When I was thirteen, my father was very ill. He spent the last three years in hospital far away, and my stepmother said she would not keep me. I had spent years wanting her to love me. I was placed in a Children's Home. It was at this point that I learned that my mother was definitely dead. My father alluded to the fact that I was to blame. Three years later he died, without us ever having discussed what he had said .Maybe it was the times. I am now 55 years old, very happily married, with five adult children. I gave birth to my son at seventeen. I met my husband when I was 24, and have raised his two beautiful,loving girls as my own, plus two girls I have given birth to. Our youngest was born when I was 29, the same age as my mother was when she had me. I was very frightened of dying at that time.
Life has not been all smooth sailing due to serious ill heatlh and other devastating issues, but we have had much happiness. Therefore, I feel guilty for not being able to 'get over' the loss of my parents. Our children are all happy, fulfilled and successful. I just have this sadness inside. I am always so scared of losing those I love. We lost one little girl in our family and I have been over and over what I might have done differently. Siobhan, and all of you others, try not to let the past get in the way of your current or future happiness. There is no need for guilt, and I know only too well how strong a prison fear creates. Be gentle with yourselves. Live your lives.
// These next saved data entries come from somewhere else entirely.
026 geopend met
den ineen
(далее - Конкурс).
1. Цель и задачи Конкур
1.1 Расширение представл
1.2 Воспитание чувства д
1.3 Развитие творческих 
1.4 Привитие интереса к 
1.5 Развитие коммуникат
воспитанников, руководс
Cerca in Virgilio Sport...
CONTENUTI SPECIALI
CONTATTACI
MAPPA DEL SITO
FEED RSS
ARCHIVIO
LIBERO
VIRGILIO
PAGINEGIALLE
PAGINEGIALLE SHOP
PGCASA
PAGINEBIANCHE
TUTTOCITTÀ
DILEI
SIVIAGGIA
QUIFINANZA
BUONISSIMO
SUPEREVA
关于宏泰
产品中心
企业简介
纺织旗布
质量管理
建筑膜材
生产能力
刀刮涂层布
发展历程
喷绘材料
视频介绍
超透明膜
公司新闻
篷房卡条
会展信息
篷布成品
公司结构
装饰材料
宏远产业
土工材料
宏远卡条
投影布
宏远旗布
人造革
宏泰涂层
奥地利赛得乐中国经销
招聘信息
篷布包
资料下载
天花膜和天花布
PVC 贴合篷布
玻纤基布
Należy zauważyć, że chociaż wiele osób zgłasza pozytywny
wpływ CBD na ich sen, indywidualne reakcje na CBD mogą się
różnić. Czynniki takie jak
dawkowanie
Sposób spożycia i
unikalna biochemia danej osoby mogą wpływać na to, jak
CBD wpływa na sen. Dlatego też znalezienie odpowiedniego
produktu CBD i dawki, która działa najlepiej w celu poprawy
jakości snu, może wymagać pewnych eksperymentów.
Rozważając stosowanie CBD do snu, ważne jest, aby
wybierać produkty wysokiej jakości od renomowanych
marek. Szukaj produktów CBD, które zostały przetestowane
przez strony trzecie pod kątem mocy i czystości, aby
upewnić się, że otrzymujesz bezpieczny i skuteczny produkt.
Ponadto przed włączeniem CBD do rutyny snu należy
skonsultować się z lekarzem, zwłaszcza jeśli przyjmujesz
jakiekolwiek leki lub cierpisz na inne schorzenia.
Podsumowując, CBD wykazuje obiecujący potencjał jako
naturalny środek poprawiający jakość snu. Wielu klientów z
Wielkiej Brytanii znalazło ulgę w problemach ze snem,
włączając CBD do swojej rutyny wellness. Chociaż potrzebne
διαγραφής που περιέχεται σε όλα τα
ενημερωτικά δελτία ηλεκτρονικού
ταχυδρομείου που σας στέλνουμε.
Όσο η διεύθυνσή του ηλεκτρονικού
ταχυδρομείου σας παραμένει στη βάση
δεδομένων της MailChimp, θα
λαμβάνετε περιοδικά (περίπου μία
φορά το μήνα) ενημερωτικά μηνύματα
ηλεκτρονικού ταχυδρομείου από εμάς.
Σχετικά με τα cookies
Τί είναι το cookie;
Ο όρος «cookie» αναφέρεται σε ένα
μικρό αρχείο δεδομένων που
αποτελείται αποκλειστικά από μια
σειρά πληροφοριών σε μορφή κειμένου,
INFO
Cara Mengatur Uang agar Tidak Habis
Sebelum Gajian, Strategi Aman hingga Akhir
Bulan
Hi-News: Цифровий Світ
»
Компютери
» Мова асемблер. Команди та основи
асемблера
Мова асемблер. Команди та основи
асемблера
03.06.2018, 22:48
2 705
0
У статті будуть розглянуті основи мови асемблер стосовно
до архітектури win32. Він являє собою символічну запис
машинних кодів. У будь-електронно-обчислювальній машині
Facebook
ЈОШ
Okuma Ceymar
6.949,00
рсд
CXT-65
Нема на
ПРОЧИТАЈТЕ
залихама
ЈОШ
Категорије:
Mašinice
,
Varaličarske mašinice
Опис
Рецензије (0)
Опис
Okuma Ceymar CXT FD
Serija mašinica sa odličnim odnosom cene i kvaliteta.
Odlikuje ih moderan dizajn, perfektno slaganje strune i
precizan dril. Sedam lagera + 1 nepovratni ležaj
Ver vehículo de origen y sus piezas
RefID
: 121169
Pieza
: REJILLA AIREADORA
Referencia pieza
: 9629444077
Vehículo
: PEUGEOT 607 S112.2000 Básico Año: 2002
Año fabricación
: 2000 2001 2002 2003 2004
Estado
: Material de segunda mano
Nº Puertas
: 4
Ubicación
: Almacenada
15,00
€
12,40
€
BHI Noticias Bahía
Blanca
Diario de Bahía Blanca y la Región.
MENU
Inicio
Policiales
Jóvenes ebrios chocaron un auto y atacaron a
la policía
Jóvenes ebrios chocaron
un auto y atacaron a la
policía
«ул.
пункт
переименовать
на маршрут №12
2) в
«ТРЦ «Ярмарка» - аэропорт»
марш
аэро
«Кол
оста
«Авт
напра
I wish you all peace and happiness

Jun 20, 2012
my mother died when i was a baby
by: rubianne

when i was 2 months old ( 10 weeks old) my mother died at the time i had 2 older brothers who were ages 15 and almost 13 now 30 and 27. when my mother died my parents were already 1 year divorced so it must of been really hard for them i now live with my auntie, uncle and cousins and see my father quite a lot who is now remarried and one of my brothers is marriage and have their own lives in the army so i don't really have any relationship or contact with them.

Apr 17, 2012
felt like u were talking about me
by: Lilly

Wow! I can totally relate to your story. This is exactly how I feel now....it has never really bothered me until recently and I find myself wanting to burst out in tears. thank you so much for this post!!!!

Mar 18, 2012
thanks Pearl
by: siobhan

thank you Pearl, you words mean alot to me, but i wouldn't say that i was an orphan, i still have my dad.

Mar 16, 2012
it's all we know
by: Pearl

Your words hit home for me. I think being an orphan is something only another orphan can understand. There is something missing, always a void but it is all we know. I am now 45 and my mother died when I was a young child. I grew up, a hard life, but just the same it was all I knew. It wasn't until the recent sudden death of my younger brother that it all came crashing down on me. Before death was all that I knew, it happened and as a child I did not have the skills or knowledge to know what it all meant. Now as an adult, I think we realize all that we we have lost or never had. My brother was my link to the past, he knew me better than anyone and now I feel I should have been there for him when he fell sick and needed me most. I think it is a cumulative effect and that might be what is happening with you...the loss has finally sunk in, it is real and as adults we are trying to understand. I wish you the best.